En 1896, le compositeur de Brno se rend en Russie, un voyage qui exalte son penchant pour la culture slave; il fonde le Cercle russe de Brno. Durant cette période naît une oeuvre charnière qui marque le début de la phase véritablement créatrice de Janacek; il s’agit de “Amarus”, cantate pour solistes, choeur et orchestre. Le choix du poème de Vrchlicky rappelle la situation pénible vécue par le musicien lorsqu’à l’âge de onze ans, il fut mis en pension au couvent de Brno. En effet, comment ne pas faire le rapprochement avec l’histoire d’Amarus, ce jeune moine, enfant naturel recueilli dans un monastère où il ne connaît ni joie ni amour et qui finira par mourir du désir de vivre et d’aimer. Janacek fait montre dans cette oeuvre du talent de dramaturge; la musique épouse fidèlement le fil de l’action ainsi que les sentiments des personnages. Cette espèce de théâtre musical représentera un élément important dans de nombreuses compositions de Janacek. On y trouve aussi un des thèmes chers au compositeur: celui du conflit entre l’amour et la morale. Le nouveau siècle commence et Janacek, dans la force de l’âge, s’est révélé un pédagogue passionné et un homme public extrêmement actif, en particulier bien sûr dans le domaine musical. Mais tout ne va pas pour le mieux pour le compositeur qui n’est pas encore reconnu, surtout en dehors de Brno. Il va pourtant publier son premier grand opéra “ Jenufa ” qui représente l’aboutissement de toutes ses recherches dans les domaines évoqués plus haut (chants moraves, mélodies du langage) mais aussi dans celui de la théorie musicale : il a publié en 1897 “La disposition et l’enchaînement des accords”. Sur ce point, il a été influencé par les principes acoustiques du physicien psychologue Helmoltz. Celui-ci découvrit notamment l’existence des harmoniques et en déduisit une nouvelle théorie des consonances qui permettait une véritable libération dans l’enchaînement des accords. Jenufa, composé de 1894 à 1903, attendra pourtant plus de dix ans avant d’être joué à Prague.

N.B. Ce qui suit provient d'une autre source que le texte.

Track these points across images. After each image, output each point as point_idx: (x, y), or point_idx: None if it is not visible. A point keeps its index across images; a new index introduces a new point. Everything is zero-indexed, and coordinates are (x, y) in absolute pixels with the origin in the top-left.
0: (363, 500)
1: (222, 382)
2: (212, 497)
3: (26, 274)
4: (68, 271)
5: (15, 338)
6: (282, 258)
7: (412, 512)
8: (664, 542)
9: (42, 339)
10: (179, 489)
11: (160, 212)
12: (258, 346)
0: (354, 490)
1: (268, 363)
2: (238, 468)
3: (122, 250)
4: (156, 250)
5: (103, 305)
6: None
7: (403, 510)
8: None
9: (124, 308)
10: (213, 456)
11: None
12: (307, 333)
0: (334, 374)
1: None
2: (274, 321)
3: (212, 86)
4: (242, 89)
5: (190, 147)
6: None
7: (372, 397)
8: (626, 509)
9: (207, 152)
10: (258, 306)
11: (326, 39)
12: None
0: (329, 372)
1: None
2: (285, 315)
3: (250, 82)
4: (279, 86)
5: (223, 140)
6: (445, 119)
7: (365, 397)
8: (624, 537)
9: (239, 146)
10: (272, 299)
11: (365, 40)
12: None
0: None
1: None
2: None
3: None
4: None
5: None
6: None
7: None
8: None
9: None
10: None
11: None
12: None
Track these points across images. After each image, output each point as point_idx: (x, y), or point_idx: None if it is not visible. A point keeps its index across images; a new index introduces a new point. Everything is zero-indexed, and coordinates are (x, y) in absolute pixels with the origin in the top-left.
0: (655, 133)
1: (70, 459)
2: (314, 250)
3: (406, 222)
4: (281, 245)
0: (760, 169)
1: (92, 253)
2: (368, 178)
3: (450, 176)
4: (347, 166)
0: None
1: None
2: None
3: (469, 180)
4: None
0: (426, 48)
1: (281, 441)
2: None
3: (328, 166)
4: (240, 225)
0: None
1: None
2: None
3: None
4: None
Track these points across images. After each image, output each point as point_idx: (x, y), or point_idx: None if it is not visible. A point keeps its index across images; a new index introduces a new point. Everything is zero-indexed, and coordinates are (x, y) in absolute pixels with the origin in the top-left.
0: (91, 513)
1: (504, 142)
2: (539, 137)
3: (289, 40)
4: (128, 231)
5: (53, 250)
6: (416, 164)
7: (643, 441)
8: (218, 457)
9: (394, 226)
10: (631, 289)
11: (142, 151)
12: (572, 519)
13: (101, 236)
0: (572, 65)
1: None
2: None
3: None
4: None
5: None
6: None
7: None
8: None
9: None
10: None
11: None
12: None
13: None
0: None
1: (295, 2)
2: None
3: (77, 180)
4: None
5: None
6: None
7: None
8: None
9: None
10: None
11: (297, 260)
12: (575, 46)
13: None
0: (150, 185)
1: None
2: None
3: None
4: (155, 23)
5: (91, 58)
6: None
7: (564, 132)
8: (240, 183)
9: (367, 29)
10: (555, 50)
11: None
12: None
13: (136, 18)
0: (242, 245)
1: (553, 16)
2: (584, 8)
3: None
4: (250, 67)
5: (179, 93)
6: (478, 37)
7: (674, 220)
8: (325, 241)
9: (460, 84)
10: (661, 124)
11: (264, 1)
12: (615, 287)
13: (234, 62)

La première partie de la vie de Janacek s’achève tragiquement avec la mort de sa fille Olga, à l’âge de 21 ans, en 1903. Il lui dédie l’Elégie pour choeur. Ces dures épreuves ne décourageront cependant ni l’homme, ni le compositeur, même s’il connaît une période de doutes. Il se confie alors au piano avec les 15 pièces du recueil “Sur un sentier recouvert” (1908) qui évoquent notamment des souvenirs d’enfance à Hukvaldy et aussi avec “Dans les brumes” (1912), quatre pièces intimistes où la virtuosité est absente. Une grande poésie émane de ces pièces qui épousent simplement les sentiments profonds du compositeur. Durant cette période difficile, Janacek n’abandonne pas la lutte contre l’oppression sociale et culturelle germanique. Plusieurs oeuvres en témoignent : la Sonate “I.X.1905” écrite dans un sentiment de révolte suite à la mort d’un jeune ouvrier lors d’une manifestation à Brno en faveur de la création d’une université en langue tchèque. Trois magnifiques choeurs évoquent aussi des faits tragiques sur des textes de Petr Bezruc, véritable chantre de la misère du peuple tchèque de Silésie. Il s’agit de “Kantor Halfar”, “Marycka Magdanova” et “Les soixante-dix mille”. Ces pièces possèdent un caractère dramatique et relèvent du théâtre musical évoqué plus haut à propos d’ ”Amarus”.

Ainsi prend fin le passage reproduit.